* _EXCERPTED PASSAGE_:
++++++

Hi again

I've built a proof-of-concept for Proof of Payment. It's available at
http://www.rosenbaum.se:8080. The site contains links to the source code
for both the server and a Mycelium fork as well as pre-built apk:s.

I'm still very interested in feedback on this, so please let me know what
you think.

Stuff that has come up so far, and my answers:

* Some people think it's too complicated. I disagree. Using transactions as
the data structure actually makes it simple to implement both on the server
and in wallets. Just use existing wallet software to sign and verify PoPs.

* Other ideas on Proof of Payment use a single key from the proven
transaction, for example the first key from the first input of the
transaction. This is problematic when multisig and other P2SH transactions
are used. I also think that it's necessary to use *all* credentials used
for the transaction. Otherwise we wouldn't be sure that the sender actually
have all the needed credentials.

* Another suggestion is that a payment request from BIP70 is used as proof.
That is possible, but it's reusable which makes it inappropriate to send
over networks; If it is stolen somewhere, anyone can use it as many times
they like. As stated in BIP70, the payment request is suitable for dispute
resolution, more like a receipt. On the other hand, I think that PoP would
fit nicely into the workflow of BIP70: a) Read a url for the PoP request,
b) get the (possibly signed) PoP request. c) send the PoP through http POST
to the URL in the PoP request, d) profit!

* A thought of my own: The txid used in the PoP output is not strictly
necessary. It's more of a convenience for the verifier of the PoP. Without
it, the verifier would need to lookup the transaction based on the inputs
of the PoP,

Kalle Rosenbaum

2015-03-14 19:16 GMT+01:00 Kalle Rosenbaum <ka...@rosenbaum.se>:

> Den 14 mar 2015 00:59 skrev "Patrick Mccorry (PGR)" <
> patrick.mcco...@newcastle.ac.uk>:
> >
> > That all seems more complicated than it needs to be - the service you
> are paying knows that it had received a payment from some public key Q
> (regardless of script type, as all scripts require a public key).
> The service knows it had received a payment from Q1, Q2,...,Qn. A tx may
> have multiple inputs and each input may have several public keys.
> >
> > So I want to rent a movie, they send me a challenge and I respond with a
> zero knowledge proof to demonstrate that I am the owner of Q, and as they
> know that Q made a payment - then there is a proof of payment - as this is
> provided by the time stamped transaction on the blockchain - in this sense
> you are bootstrapping trust from the blockchain.
> >
> Ok. Without knowing much about zero knowledge proof, i guess you'd need a
> challenge/response for each of the keys Q1,..,Qn. If we settle on only a
> single key, what key from what input should we use? One input may be a
> multisig (2 of 3) input. Is it ok to settle on only one of the multisig
> keys? Probably not. I'd say that we need 2 of 3 signatures (just as in a
> bitcoin transaction), and not necessarily the same two that made the
> payment.
> > For all of your scenarios, a simple challenge-response scheme would
> work. Adding an op_return makes the payment transaction worse as it is now
> distinguishable on the blockchain - you want use information that is
> already available on that transaction.

++++++

* _EXERCISE TASK A_: From the records, copy the lines word for word, starting at the line that contains "blue circle at" and ending at the line that contains "cyan triangle: rotated 30 degrees clockwise", including both of those lines. Omit the picture markers.
* _EXERCISE TASK B_: Extend the Proof of Payment thread, beginning after its final line.
The records bear no relation to the Proof of Payment thread.

++++++

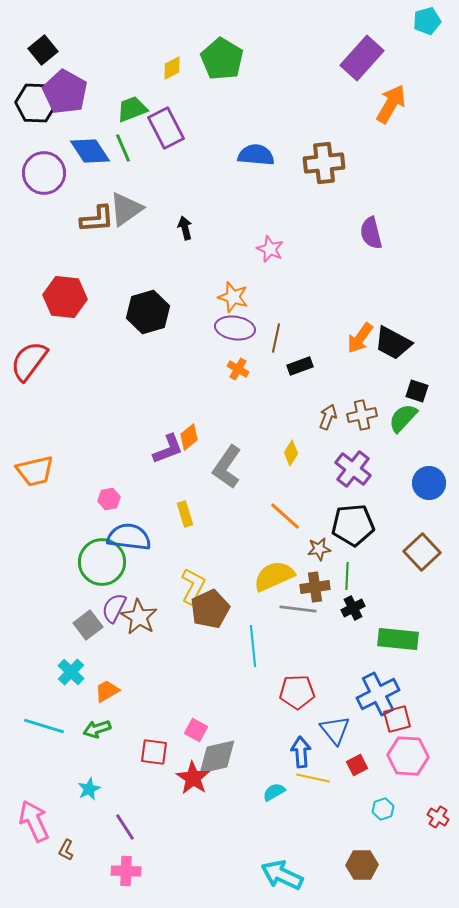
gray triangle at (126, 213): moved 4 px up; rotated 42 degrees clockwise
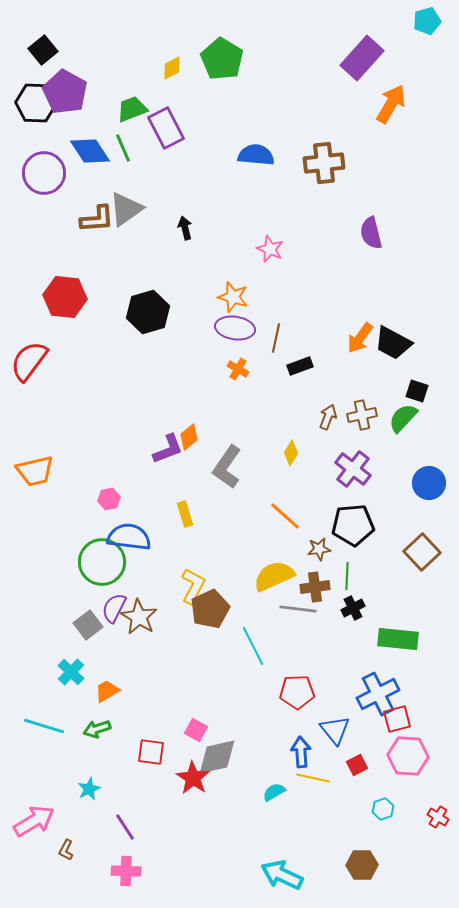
cyan line at (253, 646): rotated 21 degrees counterclockwise
red square at (154, 752): moved 3 px left
pink arrow at (34, 821): rotated 84 degrees clockwise
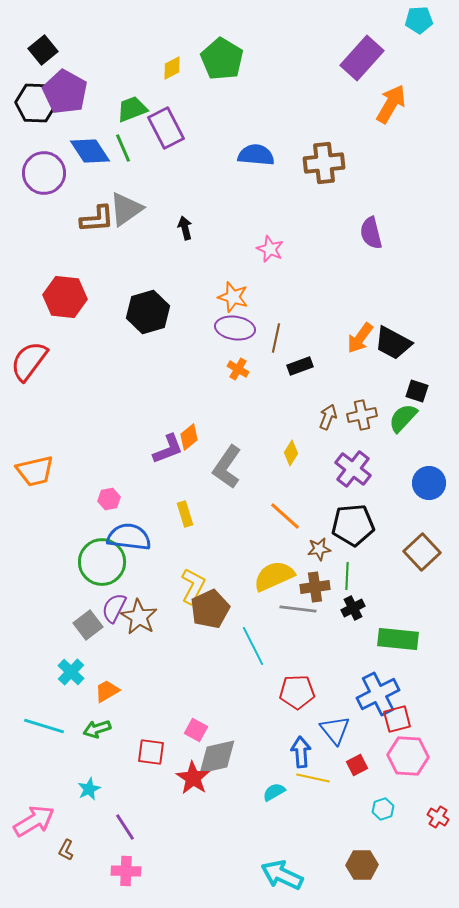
cyan pentagon at (427, 21): moved 8 px left, 1 px up; rotated 12 degrees clockwise
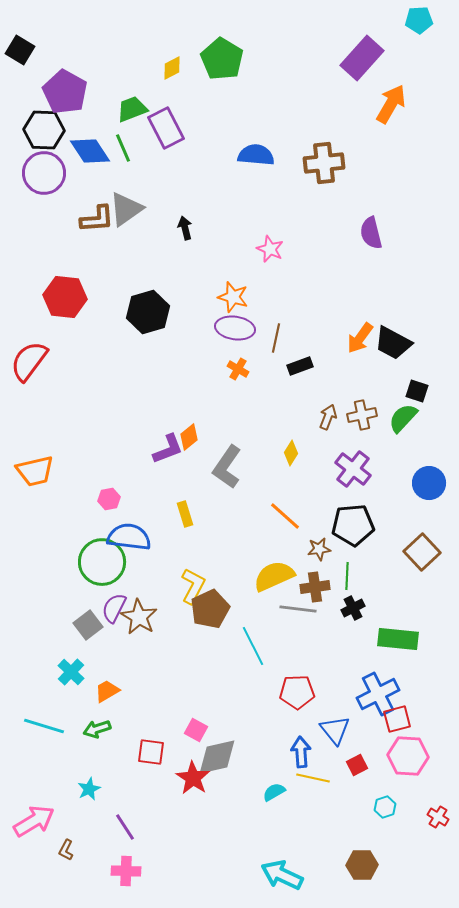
black square at (43, 50): moved 23 px left; rotated 20 degrees counterclockwise
black hexagon at (36, 103): moved 8 px right, 27 px down
cyan hexagon at (383, 809): moved 2 px right, 2 px up
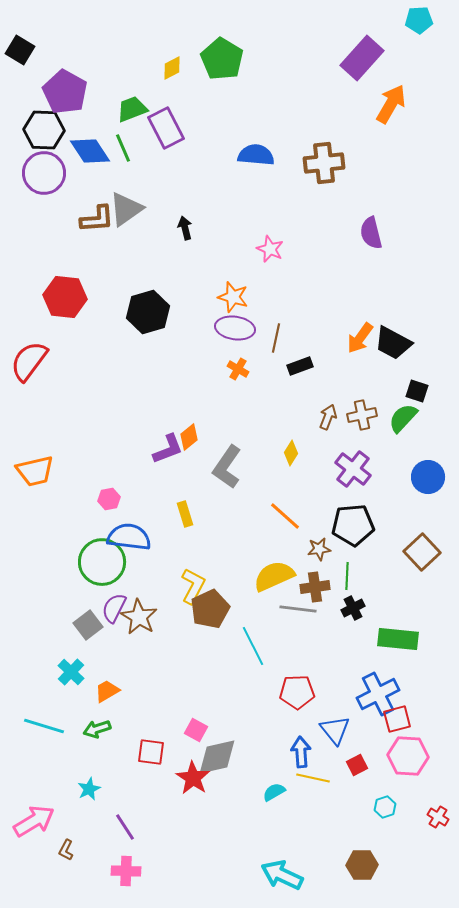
blue circle at (429, 483): moved 1 px left, 6 px up
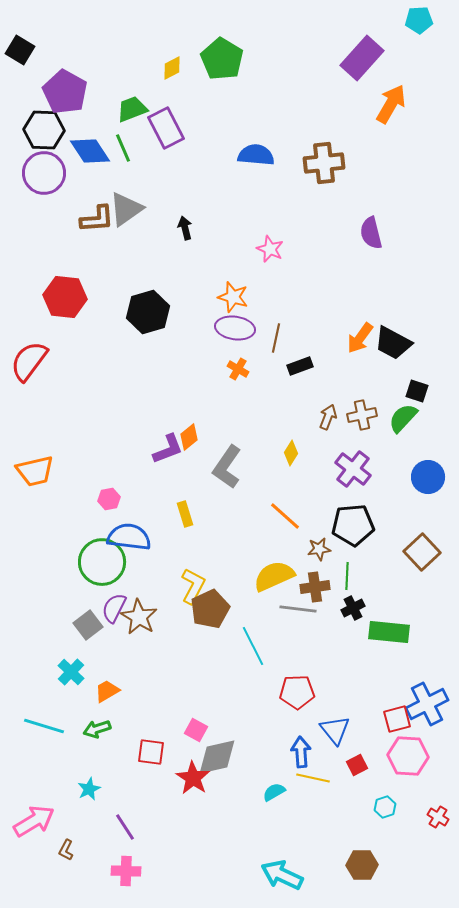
green rectangle at (398, 639): moved 9 px left, 7 px up
blue cross at (378, 694): moved 49 px right, 10 px down
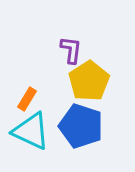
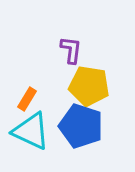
yellow pentagon: moved 5 px down; rotated 30 degrees counterclockwise
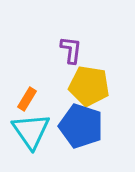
cyan triangle: rotated 30 degrees clockwise
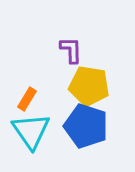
purple L-shape: rotated 8 degrees counterclockwise
blue pentagon: moved 5 px right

++++++

* _EXPECTED OUTPUT A_:
blue circle at (429, 483): moved 1 px left, 6 px up
green rectangle at (398, 639): moved 9 px left, 7 px up
blue cross at (378, 694): moved 49 px right, 10 px down
yellow pentagon: moved 5 px down; rotated 30 degrees counterclockwise
cyan triangle: rotated 30 degrees clockwise

* _EXPECTED OUTPUT B_:
> I'm not sure I follow. Do you mean that it's a problem that the PoP itself
> reveals what transaction I'm proving? Well, maybe it is a problem under
> some circumstances. The least you can do to protect yourself from revealing
> information to third party is to communicate over secure channels. Could
> you please elaborate on this?
> Anyway, if both the client and the server knows what transaction to prove
> (ad-sign example) you are right that the tx info is kind of redundant. But
> if we don't send the tx hints from server to client, the client user must
> manually select the transaction to prove which makes the user experience
> worse.
> Thank you very much for your comments,
> /Kalle
> >
> > Sent from my iPhone
> >
> > On 13 Mar 2015, at 19:58, Kalle Rosenbaum <ka...@rosenbaum.se> wrote:
> >
> >> Hi all,
> >>
> >> I've been thinking about how a person can prove that she has made a
> payment. I came up with an idea I call Proof of Payment (PoP) and I would
> highly appreciate your comments. Has something like this been discussed
> somewhere before?
> >>
> >> Use cases
> >>
> >> There are several scenarios in which it would be useful to prove that
> you have paid for something. For example:
> >> A pre-paid hotel room where your PoP functions as a key to the door.
> >> An online video rental service where you pay for a video and watch it
> on any device.
> >> An ad-sign where you pay in advance for e.g. 2-weeks exclusivity.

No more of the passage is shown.